Kampf um Schutzkleidung, Masken, Beatmungsgeräte

Während die Kapazitäten in den Krankenhäusern weiterhin ausreichten, gestalte sich die Beschaffung von Schutzkleidung und Beatmungsgeräten immer schwieriger, berichtet Gesundheitsminister Lucha: "In den letzten Tagen haben wir zunehmend Mittel beschaffen können", so der Minister, der eine Größenordnung von 30 Millionen Schutzmasken nennt. "Es ist ein bisschen wie Wild West." Eine Task Force arbeite mit Hochdruck an der Beschaffung. "Wir stehen hier in brutalem Konkurrenzkampf mit dem Rest der Welt", ergänzt der Ministerpräsident. "Und der verläuft nicht immer fair."

Kretschmann erwartet, dass das Gesundheitssystem in den kommenden Wochen an seine Belastungsgrenze kommen wird. "Ob es das nicht übersteigt, hängt damit zusammen, ob wir die Verbreitung gebremst bekommen." Dass die Zeitspanne, in der sich die Fallzahlen verdoppeln, von drei auf fünf Tage gewachsen sei, sei ein gutes Zeichen - jedoch kein Grund zur Entwarnung.

"Fragen zur Lockerung der Regelungen verbieten sich", so Kretschmann. "Im Gegenteil: Es ist ganz wichtig, dass sich alle daran halten." Verstöße könnten nicht geduldet werden und würden verstärkt kontrolliert - gerade am Wochenende - und bestraft, kündigt der Ministerpräsident an.

Keine Mundschutzpflicht

Eine Mundschutzpflicht beim Einkaufen, wie sie Österreich nun einführt, sehe man beim Land noch nicht - wohl aber eine Empfehlung. Auch eine Ausgangssperre - sprich eine Verschärfung der Verordnungen - sei derzeit nicht angedacht.

Neben den Regeln für zwischenmenschliche Kontakte hätten schnelle Wirtschaftshilfen oberste Priorität. Anträge würden so schnell wie möglich bearbeitet, um "mit aller Kraft eine Insolvenzwelle zu verhindern." Auch Landwirte könnten ab kommender Woche Hilfen erhalten. Darüber hinaus habe das Land ein 100 Millionen Euro schweres Hilfspaket für Familien geschnürt, unter anderem um Kita- oder Schulgebühren zu bezahlen.

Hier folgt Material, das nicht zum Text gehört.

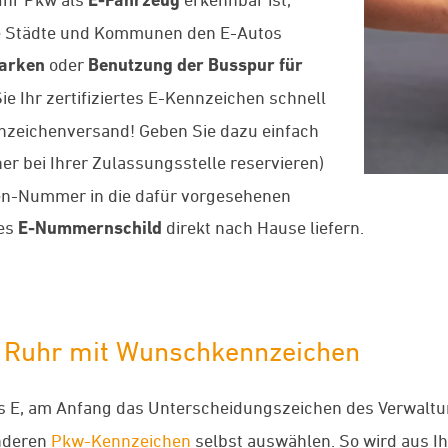
iele Städte und Kommunen den E-Autos
Parken
oder
Benutzung der Busspur für
Sie Ihr zertifiziertes E-Kennzeichen schnell
nzeichenversand! Geben Sie dazu einfach
er bei Ihrer Zulassungsstelle reservieren)
en-Nummer in die dafür vorgesehenen
ues
E-Nummernschild
direkt nach Hause liefern.
d. Ruhr mit Wunschkennzeichen
s E, am Anfang das Unterscheidungszeichen des Verwalt
anderen
Pkw-Kennzeichen
selbst auswählen. So wird aus 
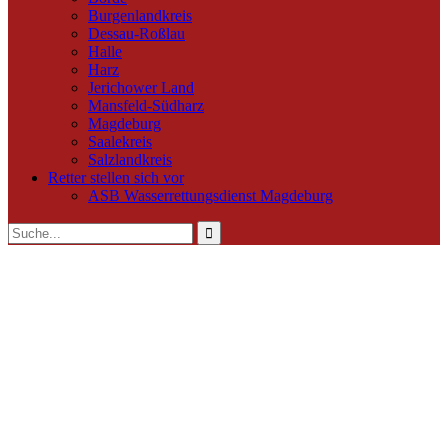
Burgenlandkreis
Dessau-Roßlau
Halle
Harz
Jerichower Land
Mansfeld-Südharz
Magdeburg
Saalekreis
Salzlandkreis
Retter stellen sich vor
ASB Wasserrettungsdienst Magdeburg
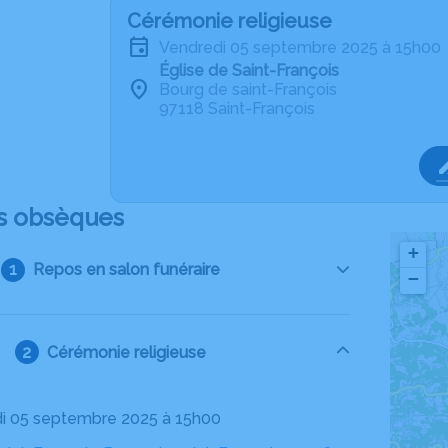
Cérémonie religieuse
vendredi 05 septembre 2025 à 15h00
Église de Saint-François
Bourg de saint-François
97118 Saint-François
s obsèques
+
Repos en salon funéraire
−
Cérémonie religieuse
di 05 septembre 2025 à 15h00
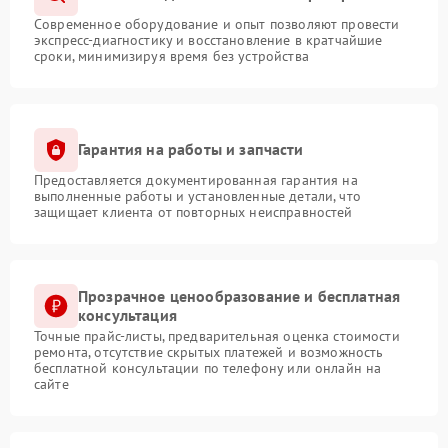
Современное оборудование и опыт позволяют провести
экспресс-диагностику и восстановление в кратчайшие
сроки, минимизируя время без устройства
Гарантия на работы и запчасти
Предоставляется документированная гарантия на
выполненные работы и установленные детали, что
защищает клиента от повторных неисправностей
Прозрачное ценообразование и бесплатная
консультация
Точные прайс-листы, предварительная оценка стоимости
ремонта, отсутствие скрытых платежей и возможность
бесплатной консультации по телефону или онлайн на
сайте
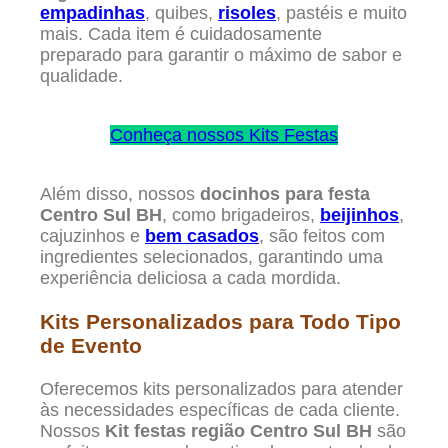
empadinhas
, quibes,
risoles
, pastéis e muito
mais. Cada item é cuidadosamente
preparado para garantir o máximo de sabor e
qualidade.
Conheça nossos Kits Festas
Além disso, nossos
docinhos para festa
Centro Sul BH
, como brigadeiros,
beijinhos
,
cajuzinhos e
bem casados
, são feitos com
ingredientes selecionados, garantindo uma
experiência deliciosa a cada mordida.
Kits Personalizados para Todo Tipo
de Evento
Oferecemos kits personalizados para atender
às necessidades específicas de cada cliente.
Nossos
Kit festas região Centro Sul BH
são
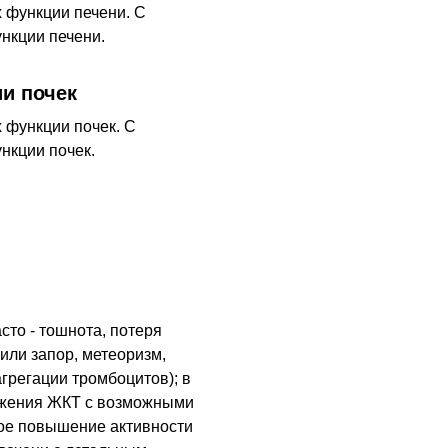
 функции печени. С
нкции печени.
и почек
функции почек. С
нкции почек.
сто - тошнота, потеря
 или запор, метеоризм,
агрегации тромбоцитов); в
ажения ЖКТ с возможными
ое повышение активности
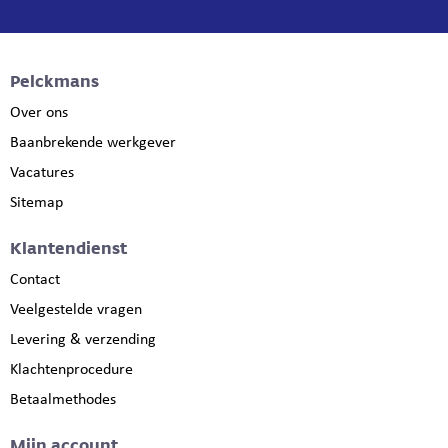
Pelckmans
Over ons
Baanbrekende werkgever
Vacatures
Sitemap
Klantendienst
Contact
Veelgestelde vragen
Levering & verzending
Klachtenprocedure
Betaalmethodes
Mijn account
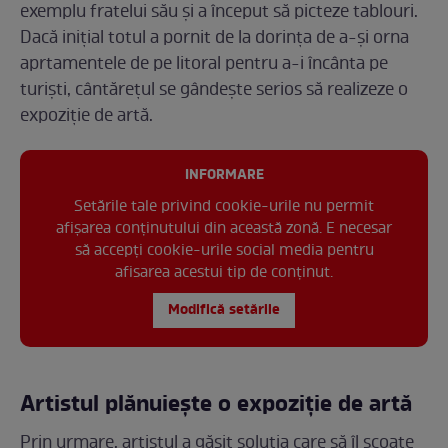
exemplu fratelui său și a început să picteze tablouri.
Dacă inițial totul a pornit de la dorința de a-și orna
aprtamentele de pe litoral pentru a-i încânta pe
turiști, cântărețul se gândește serios să realizeze o
expoziție de artă.
INFORMARE
Setările tale privind cookie-urile nu permit
afișarea conținutului din această zonă. E necesar
să accepți cookie-urile social media pentru
afisarea acestui tip de conținut.
Modifică setările
Artistul plănuiește o expoziție de artă
Prin urmare, artistul a găsit soluția care să îl scoate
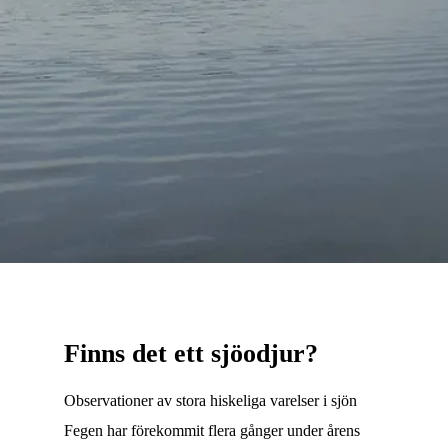
Finns det ett sjöodjur?
Observationer av stora hiskeliga varelser i sjön
Fegen har förekommit flera gånger under årens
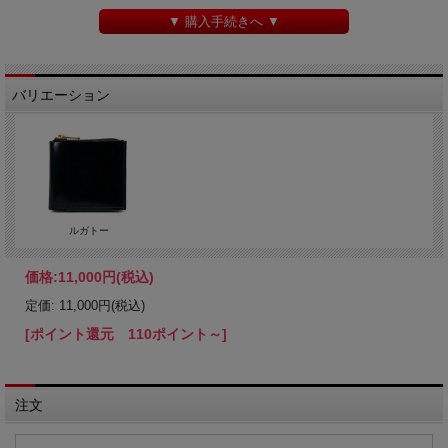
▼ 購入手続きへ ▼
バリエーション
ルガトー
価格:
11,000円
(税込)
定価: 11,000円(税込)
[ポイント還元 110ポイント～]
注文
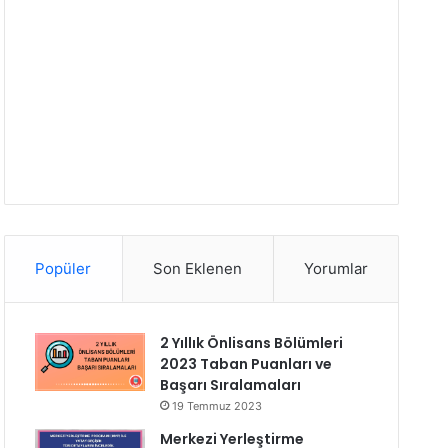
Popüler
Son Eklenen
Yorumlar
2 Yıllık Önlisans Bölümleri
2023 Taban Puanları ve
Başarı Sıralamaları
19 Temmuz 2023
Merkezi Yerleştirme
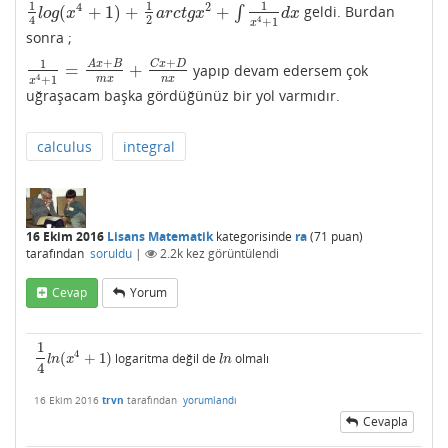
1
1
1
4
2
(
+
1
)
+
+
∫
geldi. Burdan
1
4
l
o
g
(
x
4
+
1
)
+
1
2
a
r
c
t
g
x
2
+
∫
1
x
4
+
1
d
x
l
o
g
x
a
r
c
t
g
x
d
x
2
4
4
+
1
x
sonra ;
+
+
1
A
x
B
C
x
D
=
+
yapıp devam edersem çok
1
x
4
+
1
=
A
x
+
B
m
x
+
C
x
+
D
n
x
4
m
x
n
x
+
1
x
uğraşacam başka gördüğünüz bir yol varmıdır.
calculus
integral
16 Ekim 2016
Lisans Matematik
kategorisinde
ra
(
71
puan)
tarafından
soruldu
|
2.2k
kez görüntülendi
Cevap
Yorum
1
4
(
+
1
)
logaritma değil de
olmalı
1
4
l
n
(
x
4
+
1
)
l
n
l
n
x
l
n
4
16 Ekim 2016
trvn
tarafından
yorumlandı
Cevapla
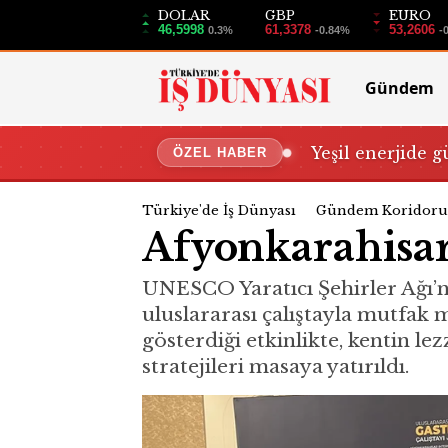
DOLAR
GBP
EURO
46,5998
61,3378
53,2606
0.3%
-0.84%
-
Gündem
Yeşil enerjide g
ÖZEL HABER
Türkiye'de İş Dünyası
Gündem Koridoru
Afyonkarahisar
UNESCO Yaratıcı Şehirler Ağı’n
uluslararası çalıştayla mutfak mi
gösterdiği etkinlikte, kentin le
stratejileri masaya yatırıldı.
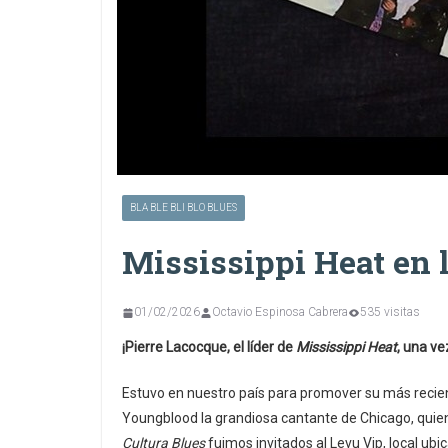
BLA BLE BLI BLO BLUES
Mississippi Heat en
01/02/2026
Octavio Espinosa Cabrera
535 visitas
¡Pierre Lacocque, el líder de
Mississippi Heat
, una v
Estuvo en nuestro país para promover su más reci
Youngblood la grandiosa cantante de Chicago, quien
Cultura Blues
fuimos invitados al Levu Vip, local ubi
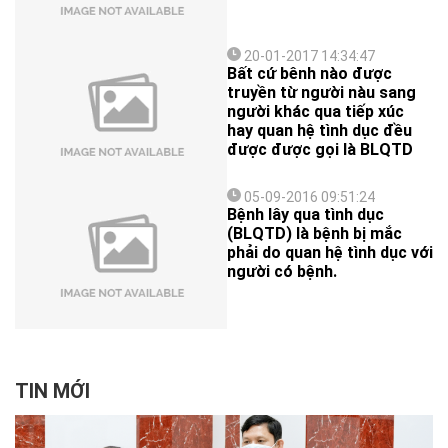
20-01-2017 14:34:47
Bất cứ bênh nào được
truyền từ người nàu sang
người khác qua tiếp xúc
hay quan hệ tình dục đều
được được gọi là BLQTD
05-09-2016 09:51:24
Bệnh lây qua tình dục
(BLQTD) là bệnh bị mắc
phải do quan hệ tình dục với
người có bệnh.
TIN MỚI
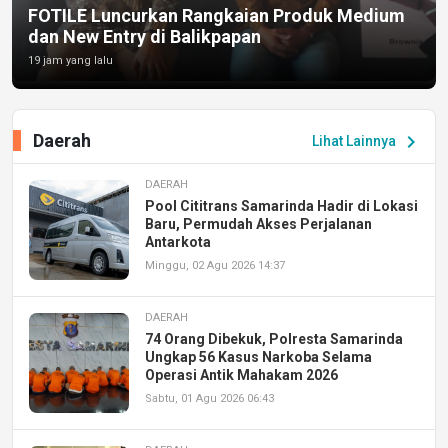
FOTILE Luncurkan Rangkaian Produk Medium
dan New Entry di Balikpapan
19 jam yang lalu
Daerah
chevron_right
Lihat Lainnya
DAERAH
Pool Cititrans Samarinda Hadir di Lokasi
Baru, Permudah Akses Perjalanan
Antarkota
Minggu, 02 Agu 2026 14:37
DAERAH
74 Orang Dibekuk, Polresta Samarinda
Ungkap 56 Kasus Narkoba Selama
Operasi Antik Mahakam 2026
Sabtu, 01 Agu 2026 06:43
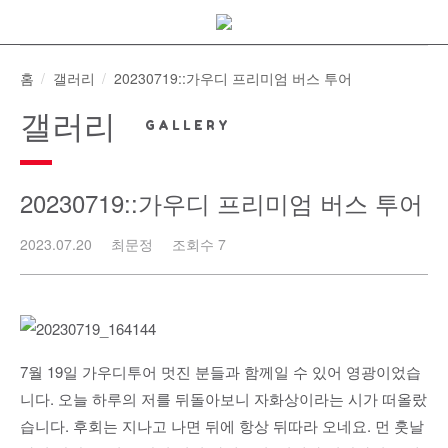
Skip
to
content
홈
갤러리
20230719::가우디 프리미엄 버스 투어
갤러리
20230719::가우디 프리미엄 버스 투어
2023.07.20
최문정
조회수 7
7월 19일 가우디투어 멋진 분들과 함께일 수 있어 영광이었습
니다. 오늘 하루의 저를 뒤돌아보니 자화상이라는 시가 떠올랐
습니다. 후회는 지나고 나면 뒤에 항상 뒤따라 오네요. 먼 훗날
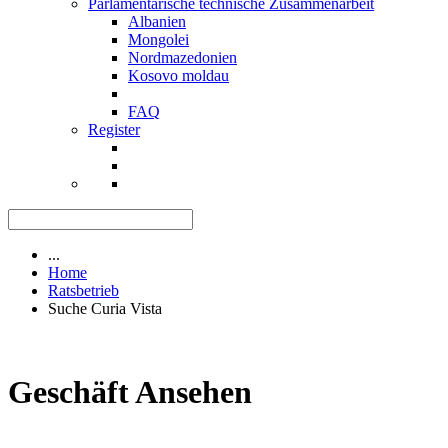
Parlamentarische technische Zusammenarbeit
Albanien
Mongolei
Nordmazedonien
Kosovo moldau
FAQ
Register
...
Home
Ratsbetrieb
Suche Curia Vista
Geschäft Ansehen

Handydaten zur Überprüfung erkrankter Personen diskutiert

Die Erhebung von Handydaten zur Verfolgung infizierter Personen und deren Kontakten hält Innenminister Strobl für sinnvoll. Zunächst solle es jedem Bürger freigestellt werden eine entsprechende App auf seinem Mobiltelefon zu installieren. "Wir müssen wissen, mit welchen Menschen Corona-Patienten Kontakt hatten und diese Menschen warnen können. Gleichzeitig sei es wichtig, solchen Methoden nicht in Normalzeiten Tür und Tor zu öffnen. "Da muss es einen klaren Schnitt geben – auch in anderen Bereichen müssen die Eingriffe in die Grundrechte nach der Krise wieder zurückgefahren werden."